Кодекс чести был наиболее строг. Даже убийство каралось не столь сурово, как предательство. Правил было столь много, что даже законники знали не все из них — Нариман был в этом уверен. Даже слуги придавали им много значения, что уж говорить о знатных северянах, южанах и прочих?.. Те были буквально помешаны на своих обычаях и их соблюдении.
Сам Нариман столько раз предавал тех, кому клялся в вечной верности, что для него это уже давно перестало казаться преступлением. Долгие годы скитаний дали ему понять, что главное выживание, а уж потом все эти красивые речи о чести и долге. Дело было, пожалуй, не в страхе — смерти князь не боялся. Однако и добиться чего-либо, слепо следуя правилам чести, оставаясь верным человеку, который уже заведомо проиграл, даже не начав бой — этого Нариман не мог себе позволить.
Когда-то он не был таким — каждый день мужчина пытается мысленно вернуться к своему прошлому, но всякий раз понимает, что не знает, что так круто изменило его. В юности он ещё верил в то, что нужно поступать по чести. В юности он был убеждён, что жизнь состоит только из добра и зла. На деле всё оказалось куда более… Интересно, многогранно. Жизнь была похожа на множество запутавшихся в друг друге нитей.
— Падаль! Тварь! Трус! — слышит князь неодобрительные возгласы, обращённые в сторону седого старика, что стоит теперь посреди зала.
Но этот человек даже не вздрагивает. Стоит прямо, не обращая внимания на выкрики толпы. Гордый… Он кажется простолюдином по одежде, в которую одет, и по чертам лица. Однако держит он себя, как подобает дворянину. Пленник не кажется испуганным, хоть в морщинах на его лице и видится печать страданий.
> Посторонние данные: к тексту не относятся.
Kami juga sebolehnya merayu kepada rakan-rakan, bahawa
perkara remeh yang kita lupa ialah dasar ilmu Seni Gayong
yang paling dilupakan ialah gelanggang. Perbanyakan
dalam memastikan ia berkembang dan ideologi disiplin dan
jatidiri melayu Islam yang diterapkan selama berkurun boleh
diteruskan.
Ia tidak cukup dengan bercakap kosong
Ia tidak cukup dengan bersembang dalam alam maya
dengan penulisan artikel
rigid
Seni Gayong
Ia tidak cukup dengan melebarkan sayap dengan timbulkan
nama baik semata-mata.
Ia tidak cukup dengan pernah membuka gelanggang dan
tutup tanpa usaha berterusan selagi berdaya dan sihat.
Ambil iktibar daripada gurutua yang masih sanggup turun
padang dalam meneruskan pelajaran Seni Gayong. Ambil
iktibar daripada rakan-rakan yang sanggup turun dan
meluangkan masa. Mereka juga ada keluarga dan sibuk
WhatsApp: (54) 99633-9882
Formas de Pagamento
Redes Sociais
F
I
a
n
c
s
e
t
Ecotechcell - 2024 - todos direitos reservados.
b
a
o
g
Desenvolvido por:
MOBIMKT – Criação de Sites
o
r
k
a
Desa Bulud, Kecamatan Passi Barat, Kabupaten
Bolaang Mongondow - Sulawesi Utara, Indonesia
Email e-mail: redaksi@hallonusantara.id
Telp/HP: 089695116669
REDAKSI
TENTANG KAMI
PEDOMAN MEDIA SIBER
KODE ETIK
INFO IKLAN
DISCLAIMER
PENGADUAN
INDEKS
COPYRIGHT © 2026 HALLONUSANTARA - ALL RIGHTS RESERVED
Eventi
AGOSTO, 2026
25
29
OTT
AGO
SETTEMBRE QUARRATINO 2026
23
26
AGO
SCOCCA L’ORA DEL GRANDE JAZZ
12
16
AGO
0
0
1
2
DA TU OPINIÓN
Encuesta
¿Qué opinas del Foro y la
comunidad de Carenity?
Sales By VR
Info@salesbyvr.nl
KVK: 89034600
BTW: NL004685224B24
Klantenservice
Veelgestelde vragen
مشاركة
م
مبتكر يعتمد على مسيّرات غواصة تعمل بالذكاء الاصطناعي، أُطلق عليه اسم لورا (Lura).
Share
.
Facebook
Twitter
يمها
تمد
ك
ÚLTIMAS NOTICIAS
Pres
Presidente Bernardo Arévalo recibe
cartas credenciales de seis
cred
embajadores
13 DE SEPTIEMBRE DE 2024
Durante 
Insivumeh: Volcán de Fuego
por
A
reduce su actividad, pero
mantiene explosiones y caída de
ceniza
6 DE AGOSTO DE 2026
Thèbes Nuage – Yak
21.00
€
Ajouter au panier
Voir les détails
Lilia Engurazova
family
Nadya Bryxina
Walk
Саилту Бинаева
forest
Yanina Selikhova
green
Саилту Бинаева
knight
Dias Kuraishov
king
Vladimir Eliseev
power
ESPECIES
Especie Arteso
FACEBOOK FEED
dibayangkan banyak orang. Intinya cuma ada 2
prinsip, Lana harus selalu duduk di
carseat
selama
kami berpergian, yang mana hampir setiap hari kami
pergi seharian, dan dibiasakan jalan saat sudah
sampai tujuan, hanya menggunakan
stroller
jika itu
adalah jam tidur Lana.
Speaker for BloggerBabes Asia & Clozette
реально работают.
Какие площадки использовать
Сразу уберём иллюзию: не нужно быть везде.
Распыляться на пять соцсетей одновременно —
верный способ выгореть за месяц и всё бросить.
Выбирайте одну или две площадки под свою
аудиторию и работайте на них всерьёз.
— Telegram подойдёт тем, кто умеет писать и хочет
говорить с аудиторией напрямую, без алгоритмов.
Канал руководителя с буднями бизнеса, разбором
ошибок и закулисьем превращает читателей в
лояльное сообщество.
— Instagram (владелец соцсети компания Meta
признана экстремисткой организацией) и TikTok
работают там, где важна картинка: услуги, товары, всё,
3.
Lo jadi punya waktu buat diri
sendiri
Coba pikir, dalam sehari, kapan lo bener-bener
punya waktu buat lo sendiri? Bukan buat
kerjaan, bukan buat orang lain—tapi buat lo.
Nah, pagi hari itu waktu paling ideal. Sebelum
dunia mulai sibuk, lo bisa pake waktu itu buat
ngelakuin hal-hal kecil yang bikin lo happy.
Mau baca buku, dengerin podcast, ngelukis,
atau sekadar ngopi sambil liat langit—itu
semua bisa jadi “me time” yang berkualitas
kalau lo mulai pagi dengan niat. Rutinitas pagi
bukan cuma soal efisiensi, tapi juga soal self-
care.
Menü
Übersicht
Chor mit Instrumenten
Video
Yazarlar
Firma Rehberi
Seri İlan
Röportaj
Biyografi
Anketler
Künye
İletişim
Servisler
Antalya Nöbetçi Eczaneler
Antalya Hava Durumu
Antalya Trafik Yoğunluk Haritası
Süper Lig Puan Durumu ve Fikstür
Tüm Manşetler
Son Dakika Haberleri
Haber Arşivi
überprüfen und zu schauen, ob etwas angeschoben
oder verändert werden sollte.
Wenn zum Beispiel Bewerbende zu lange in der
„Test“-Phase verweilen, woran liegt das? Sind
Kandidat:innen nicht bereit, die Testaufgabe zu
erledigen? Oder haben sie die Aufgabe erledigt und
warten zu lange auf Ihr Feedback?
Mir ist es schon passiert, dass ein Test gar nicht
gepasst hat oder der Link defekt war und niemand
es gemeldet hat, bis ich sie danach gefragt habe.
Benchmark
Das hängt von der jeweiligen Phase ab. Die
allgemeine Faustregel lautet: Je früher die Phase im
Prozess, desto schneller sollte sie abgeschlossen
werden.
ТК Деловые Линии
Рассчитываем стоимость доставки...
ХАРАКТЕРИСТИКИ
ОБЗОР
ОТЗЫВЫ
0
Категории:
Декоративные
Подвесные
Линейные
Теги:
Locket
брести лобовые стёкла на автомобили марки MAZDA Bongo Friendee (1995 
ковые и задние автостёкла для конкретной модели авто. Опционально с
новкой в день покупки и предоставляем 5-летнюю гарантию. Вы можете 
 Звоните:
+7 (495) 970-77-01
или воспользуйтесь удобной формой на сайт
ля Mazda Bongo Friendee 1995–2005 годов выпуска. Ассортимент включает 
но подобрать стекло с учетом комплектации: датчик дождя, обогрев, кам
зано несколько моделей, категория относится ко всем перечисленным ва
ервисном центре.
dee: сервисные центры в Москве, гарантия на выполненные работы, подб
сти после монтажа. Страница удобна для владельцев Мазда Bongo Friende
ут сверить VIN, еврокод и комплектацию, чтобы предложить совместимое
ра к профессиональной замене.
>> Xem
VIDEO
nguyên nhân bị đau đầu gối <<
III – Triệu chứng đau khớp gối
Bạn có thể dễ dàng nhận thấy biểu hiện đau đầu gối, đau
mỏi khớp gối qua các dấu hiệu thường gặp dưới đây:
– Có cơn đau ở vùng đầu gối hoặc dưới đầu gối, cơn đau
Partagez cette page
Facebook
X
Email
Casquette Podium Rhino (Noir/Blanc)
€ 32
Пленник спокойно, словно нисколько не волнуясь о своей участи, рассказывает свою историю. Тихий, охрипший голос едва ли пытается просить для себя смягчения приговора. И горделивая осанка. Вовсе не такая, какая должна быть у труса. И глаза… Что-то не так было с этими глазами — Нариман это знал точно. Только вот — что было не так? Вот бы человек подошёл ближе — чтобы князь смог разглядеть… Однако дружинники не подпустят его достаточно близко. Князь прекрасно знает правила, хоть и не слишком желал бы им подчиняться.
Пленник — несчастный и продрогший — стоит перед ним в ожидании приговора. Он не просит милости у князя. Просто ждёт, не пытаясь как-то повлиять на решение. Что, всё-таки, не так с его глазами?.. Нариман всё силится это понять. Он внимательно разглядывает пленника — по одежде он выглядел хуже большинства его подданных, особенным здоровьем тоже не отличался, как не отличался красотой и, по видимому, знатным происхождением. Но гордость, заметная даже тогда, когда он был в лохмотьях, голоден и на грани смерти, выдавала в нём человека незаурядного.
— Бежал от графа Лешверзи! — с презрением — тихо, но в тоже время звучно — выдыхает Колин, когда Нариман просит назвать ему человека, который ждёт его суда.
Лешверзи… Об этом графе Нариман прекрасно наслышан. Жестокий человек, хотя, наверное, не более жестокий, чем он сам. Не союзник Ярвиненам, но и не враг. Проблема всех этих северных аристократов была в разрозненности… В их непомерной гордыне, когда они не могут объединиться перед лицом угрозы только из-за того, что не могут договориться, какой из родов будет играть главную роль. И граф Керн Лешверзи ничем не лучше Ивара Ярвинена. Стравить бы их между собой…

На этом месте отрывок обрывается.